Boşta kalan bir sandalyeye oturduk.Birbirlerimize hal hatır sormalarından sonra sarışın bir bayan geldi aramıza.Çerkezköy’denmiş.Yalnız geliyor.İşini gücünü,yardımcısına bırakıp koşup geliyor ve birlikte olmak için can atmış sanki.Gözlükleri,saçının üzerinde afili şekilde dururken kendisi,bizleri güldürmeye başlamıştı bile.Sanki bir anda güneşimiz olmuştu.Bura da şunu kendime göre yorumladım ki, coğrafi farklılıklar, o bölge insanını da olumlu ya da olumsuz etkiliyordu.Anlattıklarıyla bizleri güldürmeye başlamıştı bile.Bir anda yol yorgunlu
ğu falan kalmamıştı. Konuştuklarını da tam bir Trakya ağzıyla konuşuyordu. Zaten kendisini tanıtırken de:
“-A be bana Çerkezküylü Avva Keskin derler.”Havva’nın H harfini yutmuştu.Çünkü olduğu gibi görünmeyi seven bir insan olduğu belli oluyordu.Romanların,İstiklal Marşını nasıl okuduğunu o denli kendine özgü söylemiştiki ,o görüntüyü kaybetmemek için hemen kamaralı telefonuma davrandım..Onun peşinden de "sosyete "diye bir şiir patlattı ki sorma gitsin.Yavaş yavaş aralarımızdaki kontak artmaya başlamıştı.

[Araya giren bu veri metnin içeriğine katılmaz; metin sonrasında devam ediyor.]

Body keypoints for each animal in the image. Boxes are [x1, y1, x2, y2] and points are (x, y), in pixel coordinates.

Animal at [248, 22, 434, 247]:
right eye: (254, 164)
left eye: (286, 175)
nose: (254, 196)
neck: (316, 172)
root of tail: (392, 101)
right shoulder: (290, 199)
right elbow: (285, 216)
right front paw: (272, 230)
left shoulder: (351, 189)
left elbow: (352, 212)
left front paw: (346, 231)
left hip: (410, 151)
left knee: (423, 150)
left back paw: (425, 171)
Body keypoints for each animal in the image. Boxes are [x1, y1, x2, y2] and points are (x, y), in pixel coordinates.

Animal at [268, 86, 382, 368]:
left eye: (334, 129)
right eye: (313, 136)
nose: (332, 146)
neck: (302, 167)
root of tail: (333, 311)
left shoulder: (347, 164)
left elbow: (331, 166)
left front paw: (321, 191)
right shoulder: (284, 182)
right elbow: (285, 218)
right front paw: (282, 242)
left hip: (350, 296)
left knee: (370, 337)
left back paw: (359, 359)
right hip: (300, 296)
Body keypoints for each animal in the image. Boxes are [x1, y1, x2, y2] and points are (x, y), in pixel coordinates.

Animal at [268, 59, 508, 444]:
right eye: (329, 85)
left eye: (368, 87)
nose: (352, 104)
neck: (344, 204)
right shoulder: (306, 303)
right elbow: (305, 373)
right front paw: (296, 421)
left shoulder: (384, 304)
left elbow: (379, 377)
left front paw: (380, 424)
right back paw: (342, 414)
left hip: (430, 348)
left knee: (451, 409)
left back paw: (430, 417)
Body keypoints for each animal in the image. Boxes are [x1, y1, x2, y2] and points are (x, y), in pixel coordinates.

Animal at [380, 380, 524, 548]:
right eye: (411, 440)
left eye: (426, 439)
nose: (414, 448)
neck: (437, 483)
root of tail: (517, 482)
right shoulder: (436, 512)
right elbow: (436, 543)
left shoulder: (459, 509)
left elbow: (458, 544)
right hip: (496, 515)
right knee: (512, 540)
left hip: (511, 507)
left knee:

Birazdan bir grup daha geldi…
Ayhan sarıkaya
(Devam edecek)
02.06.2009
YORUMLAR
Sevgili Ayhan abi beni yine güldürdün valla. Ne kadar güzel anlatmışsın. Ve orada olamadığıma daha çok üzüldüm. Ama yazın harikaydı. Önemli olan zaten, senin samimiyetin ve içtenliğin ve bu da yazına çok güzel yansımış. Çok sağol. Allah herkese senin gibi dost nasip eder inşallah.